GPUs are different but you can imagine similar issues holding back performance. For example, GPUs are SIMD on a massive scale and SIMD execution by nature is typically memory bottlenecked, as speed can severely affect ability to get data to work on. So if Nvidia's design is better at getting data from memory to work on then they would be better able to make use of floating point math units than AMD's design.
Memory used to be a limiting factor. It isn't much anymore. It's far outpaced memory sizes and the GPU designers are experts at hiding large prefetch latencies.

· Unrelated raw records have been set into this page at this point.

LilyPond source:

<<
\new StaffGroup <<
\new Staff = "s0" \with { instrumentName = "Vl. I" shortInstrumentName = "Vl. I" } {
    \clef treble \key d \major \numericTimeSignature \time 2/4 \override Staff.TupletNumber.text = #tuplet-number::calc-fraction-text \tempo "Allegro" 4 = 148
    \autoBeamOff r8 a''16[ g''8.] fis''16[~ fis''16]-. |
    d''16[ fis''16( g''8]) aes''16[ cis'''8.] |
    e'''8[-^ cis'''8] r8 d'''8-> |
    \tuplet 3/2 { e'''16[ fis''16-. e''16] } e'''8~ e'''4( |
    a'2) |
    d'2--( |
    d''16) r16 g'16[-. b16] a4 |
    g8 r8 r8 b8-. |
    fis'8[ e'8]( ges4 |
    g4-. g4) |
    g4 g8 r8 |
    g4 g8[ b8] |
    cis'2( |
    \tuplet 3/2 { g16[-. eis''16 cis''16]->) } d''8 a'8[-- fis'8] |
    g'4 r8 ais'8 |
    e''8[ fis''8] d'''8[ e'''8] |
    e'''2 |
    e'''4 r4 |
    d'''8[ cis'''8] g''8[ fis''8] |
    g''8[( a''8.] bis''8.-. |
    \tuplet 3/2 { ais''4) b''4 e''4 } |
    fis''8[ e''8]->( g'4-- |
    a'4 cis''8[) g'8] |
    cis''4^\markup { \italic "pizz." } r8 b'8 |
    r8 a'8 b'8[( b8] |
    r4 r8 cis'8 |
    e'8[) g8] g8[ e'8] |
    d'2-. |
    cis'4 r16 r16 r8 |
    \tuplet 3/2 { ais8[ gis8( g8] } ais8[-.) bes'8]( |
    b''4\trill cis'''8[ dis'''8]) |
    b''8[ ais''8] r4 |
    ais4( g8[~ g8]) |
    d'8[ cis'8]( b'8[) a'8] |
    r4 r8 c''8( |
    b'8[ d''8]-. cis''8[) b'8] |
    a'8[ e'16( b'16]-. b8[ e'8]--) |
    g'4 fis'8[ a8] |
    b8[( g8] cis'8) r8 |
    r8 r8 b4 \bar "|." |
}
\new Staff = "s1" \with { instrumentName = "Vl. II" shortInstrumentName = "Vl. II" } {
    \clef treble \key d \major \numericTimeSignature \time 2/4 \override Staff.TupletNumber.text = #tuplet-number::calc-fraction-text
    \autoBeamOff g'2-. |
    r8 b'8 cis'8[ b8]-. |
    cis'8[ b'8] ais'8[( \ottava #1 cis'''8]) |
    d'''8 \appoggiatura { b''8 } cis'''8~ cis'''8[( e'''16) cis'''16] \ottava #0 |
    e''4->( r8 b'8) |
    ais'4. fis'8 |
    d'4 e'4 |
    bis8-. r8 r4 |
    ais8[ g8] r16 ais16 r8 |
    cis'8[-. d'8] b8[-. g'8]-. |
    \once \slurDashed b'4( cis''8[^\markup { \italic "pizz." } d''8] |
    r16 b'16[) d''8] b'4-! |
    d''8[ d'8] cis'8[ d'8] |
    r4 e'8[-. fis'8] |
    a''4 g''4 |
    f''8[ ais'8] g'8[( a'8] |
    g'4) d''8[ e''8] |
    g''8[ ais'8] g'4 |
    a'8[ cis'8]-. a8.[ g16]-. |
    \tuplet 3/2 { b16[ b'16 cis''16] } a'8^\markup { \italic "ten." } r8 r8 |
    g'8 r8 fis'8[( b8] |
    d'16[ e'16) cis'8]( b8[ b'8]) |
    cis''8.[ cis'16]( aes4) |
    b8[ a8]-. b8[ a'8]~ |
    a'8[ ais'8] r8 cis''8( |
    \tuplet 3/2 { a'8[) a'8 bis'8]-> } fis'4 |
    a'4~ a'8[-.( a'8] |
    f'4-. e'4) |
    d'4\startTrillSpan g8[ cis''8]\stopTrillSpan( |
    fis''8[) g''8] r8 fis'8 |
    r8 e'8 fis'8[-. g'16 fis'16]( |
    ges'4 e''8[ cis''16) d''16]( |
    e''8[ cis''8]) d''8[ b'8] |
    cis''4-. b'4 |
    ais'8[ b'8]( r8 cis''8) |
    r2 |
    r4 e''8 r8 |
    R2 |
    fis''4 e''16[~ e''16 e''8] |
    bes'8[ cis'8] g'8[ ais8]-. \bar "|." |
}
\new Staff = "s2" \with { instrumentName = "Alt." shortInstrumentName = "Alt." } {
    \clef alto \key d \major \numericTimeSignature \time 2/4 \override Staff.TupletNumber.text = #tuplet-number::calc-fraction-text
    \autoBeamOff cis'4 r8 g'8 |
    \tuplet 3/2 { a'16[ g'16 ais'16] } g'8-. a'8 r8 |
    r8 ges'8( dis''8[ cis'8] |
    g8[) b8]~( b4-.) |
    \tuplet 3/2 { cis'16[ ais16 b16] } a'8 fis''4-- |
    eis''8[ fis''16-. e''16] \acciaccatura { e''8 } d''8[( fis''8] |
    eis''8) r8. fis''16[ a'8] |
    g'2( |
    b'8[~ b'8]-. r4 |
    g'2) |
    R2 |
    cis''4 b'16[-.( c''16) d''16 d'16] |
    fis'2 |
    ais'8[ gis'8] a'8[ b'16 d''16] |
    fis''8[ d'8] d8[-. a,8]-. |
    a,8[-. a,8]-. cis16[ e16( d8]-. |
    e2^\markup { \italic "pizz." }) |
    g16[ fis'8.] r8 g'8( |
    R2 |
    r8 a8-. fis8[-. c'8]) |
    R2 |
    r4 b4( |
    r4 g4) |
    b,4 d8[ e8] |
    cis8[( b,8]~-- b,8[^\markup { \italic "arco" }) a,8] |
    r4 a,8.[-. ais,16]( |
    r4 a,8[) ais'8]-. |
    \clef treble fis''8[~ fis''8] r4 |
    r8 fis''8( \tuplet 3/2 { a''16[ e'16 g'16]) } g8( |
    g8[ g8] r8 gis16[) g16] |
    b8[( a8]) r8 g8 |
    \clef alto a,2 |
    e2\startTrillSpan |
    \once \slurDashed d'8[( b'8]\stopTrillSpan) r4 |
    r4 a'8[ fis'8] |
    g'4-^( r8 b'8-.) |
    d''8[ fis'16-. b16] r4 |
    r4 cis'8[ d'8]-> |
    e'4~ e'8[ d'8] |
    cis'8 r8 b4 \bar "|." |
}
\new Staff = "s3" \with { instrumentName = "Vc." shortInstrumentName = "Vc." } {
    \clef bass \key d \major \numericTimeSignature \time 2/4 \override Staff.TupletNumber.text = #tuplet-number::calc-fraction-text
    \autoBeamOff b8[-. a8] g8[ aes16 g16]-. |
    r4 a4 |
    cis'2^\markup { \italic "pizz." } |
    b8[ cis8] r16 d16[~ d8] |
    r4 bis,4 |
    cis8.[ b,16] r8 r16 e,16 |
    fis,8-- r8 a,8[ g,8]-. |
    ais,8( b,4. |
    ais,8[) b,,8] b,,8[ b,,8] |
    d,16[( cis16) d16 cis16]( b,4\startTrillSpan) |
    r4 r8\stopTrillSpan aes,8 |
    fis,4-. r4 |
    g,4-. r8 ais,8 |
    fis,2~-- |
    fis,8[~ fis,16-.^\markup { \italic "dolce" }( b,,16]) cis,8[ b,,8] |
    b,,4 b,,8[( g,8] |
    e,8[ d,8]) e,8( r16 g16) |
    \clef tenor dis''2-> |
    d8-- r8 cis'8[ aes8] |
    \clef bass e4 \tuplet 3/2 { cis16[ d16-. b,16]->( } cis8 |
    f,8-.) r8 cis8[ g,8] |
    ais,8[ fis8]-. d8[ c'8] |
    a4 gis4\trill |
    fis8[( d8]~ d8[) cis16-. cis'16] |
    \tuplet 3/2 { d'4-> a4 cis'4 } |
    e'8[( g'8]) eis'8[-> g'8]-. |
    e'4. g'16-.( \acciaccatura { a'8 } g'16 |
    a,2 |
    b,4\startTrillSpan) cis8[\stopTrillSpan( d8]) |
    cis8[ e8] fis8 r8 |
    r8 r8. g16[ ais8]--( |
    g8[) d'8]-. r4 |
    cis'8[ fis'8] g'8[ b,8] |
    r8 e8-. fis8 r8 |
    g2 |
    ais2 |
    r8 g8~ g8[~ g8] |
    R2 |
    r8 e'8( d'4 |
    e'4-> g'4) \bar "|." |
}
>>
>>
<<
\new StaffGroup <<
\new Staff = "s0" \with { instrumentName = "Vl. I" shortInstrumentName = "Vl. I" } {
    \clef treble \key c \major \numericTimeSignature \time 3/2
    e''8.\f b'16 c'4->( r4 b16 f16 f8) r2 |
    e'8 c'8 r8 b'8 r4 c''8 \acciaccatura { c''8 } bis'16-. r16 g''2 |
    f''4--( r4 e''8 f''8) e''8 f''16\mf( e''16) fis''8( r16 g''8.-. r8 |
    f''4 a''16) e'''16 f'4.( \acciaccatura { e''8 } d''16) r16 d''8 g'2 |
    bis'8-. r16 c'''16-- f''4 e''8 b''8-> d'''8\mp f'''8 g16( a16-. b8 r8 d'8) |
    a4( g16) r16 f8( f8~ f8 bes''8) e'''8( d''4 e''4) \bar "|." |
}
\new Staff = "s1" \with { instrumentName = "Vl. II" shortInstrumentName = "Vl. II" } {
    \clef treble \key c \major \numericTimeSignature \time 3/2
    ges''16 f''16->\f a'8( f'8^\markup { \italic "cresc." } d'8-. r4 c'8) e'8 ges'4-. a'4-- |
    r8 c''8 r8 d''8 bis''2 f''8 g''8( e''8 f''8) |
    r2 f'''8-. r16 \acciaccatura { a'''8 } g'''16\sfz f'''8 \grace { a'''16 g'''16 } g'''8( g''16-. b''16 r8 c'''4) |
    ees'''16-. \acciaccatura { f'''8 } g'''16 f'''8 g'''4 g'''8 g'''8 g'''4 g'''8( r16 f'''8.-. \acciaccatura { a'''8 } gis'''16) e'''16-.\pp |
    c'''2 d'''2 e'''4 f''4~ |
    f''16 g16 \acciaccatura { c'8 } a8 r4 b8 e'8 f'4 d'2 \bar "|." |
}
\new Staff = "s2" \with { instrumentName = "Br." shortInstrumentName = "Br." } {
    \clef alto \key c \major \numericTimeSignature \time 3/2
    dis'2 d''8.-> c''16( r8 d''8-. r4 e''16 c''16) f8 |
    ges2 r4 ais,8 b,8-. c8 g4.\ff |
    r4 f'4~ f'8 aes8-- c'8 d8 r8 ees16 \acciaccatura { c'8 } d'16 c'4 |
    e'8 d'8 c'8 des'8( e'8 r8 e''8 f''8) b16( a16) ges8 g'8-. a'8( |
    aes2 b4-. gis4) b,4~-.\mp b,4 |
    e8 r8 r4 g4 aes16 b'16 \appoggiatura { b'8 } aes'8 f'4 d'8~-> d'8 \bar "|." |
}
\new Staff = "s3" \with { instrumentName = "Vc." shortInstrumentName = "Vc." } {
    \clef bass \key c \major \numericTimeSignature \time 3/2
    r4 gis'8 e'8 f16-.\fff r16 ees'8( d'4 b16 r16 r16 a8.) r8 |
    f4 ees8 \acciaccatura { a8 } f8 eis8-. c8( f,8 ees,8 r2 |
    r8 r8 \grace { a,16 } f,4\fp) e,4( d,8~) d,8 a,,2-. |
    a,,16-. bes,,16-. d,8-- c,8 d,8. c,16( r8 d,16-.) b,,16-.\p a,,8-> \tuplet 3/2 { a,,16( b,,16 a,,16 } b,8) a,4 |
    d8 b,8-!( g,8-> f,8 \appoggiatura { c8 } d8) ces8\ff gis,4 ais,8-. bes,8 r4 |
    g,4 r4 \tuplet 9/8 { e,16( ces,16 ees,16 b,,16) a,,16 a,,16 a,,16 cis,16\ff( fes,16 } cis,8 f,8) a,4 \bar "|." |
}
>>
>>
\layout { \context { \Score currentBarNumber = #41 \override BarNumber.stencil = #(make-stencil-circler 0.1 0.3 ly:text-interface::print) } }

Keep in mind this is GREATLY oversimplified and some people far more knowledgeable than me are going to correct stuff. When a GPU is working on stuff it keeps data in its equivalent of registers. Now, GPUs can't execute the entire pipeline in a single cycle so they rapidly switch between threads. These are wavefronts in AMD terminology and warps in Nvidia's.
Now let's take an AMD CU. It has 4x 16 lane FP32 ALUs. It has 256KB of registers for those lanes. Nvidia is similar, they have 64 independent ALUs per SM and 256KB of registers for those ALUs.
So where's the difference? Scheduling.
AMD for full occupancy requires 10 wavefronts. 4 vector units, 64 work units per vector unit for a total of 2,560 work items.
Nvidia on the other hand for full occupancy requires 2,048 active threads. You can split it into various arrangements of warps, blocks, and work items which is irrelevant for this discussion.
So even though they both have the same number of ALU lanes and the same number of register sets, to maintain full occupancy a shader running on an AMD GPU requires you to use less than 26 registers per VGPR (65536/2560). Which gave rise to this infamous little diagram:
After you use more than 24 registers per shader on average you risk the pipeline starting to stall as it has to fetch out to memory. On Nvidia this number is 32. So Nvidia can run more complicated shaders before the pipeline starts to stall out. Guess what programmers do to make their graphics prettier? They make their shaders bigger and longer and more complicated.
So it ends up being a hell of a lot easier to run an Nvidia card to its fuller potential. That's why Nvidia cards whip an AMD card with less TFLOPs but then the exact reverse happens on compute benchmarks. Gaming is typically way less than full occupancy even when your GPU reports that its running flat strap. It's why your GPU will run at 2GHz on a game and 1.8GHz on Furmark. Nvidia is better at keeping its pipes full because it has more storage for the working set for a full occupancy pipeline, less pipeline stalls, and more efficiency running code.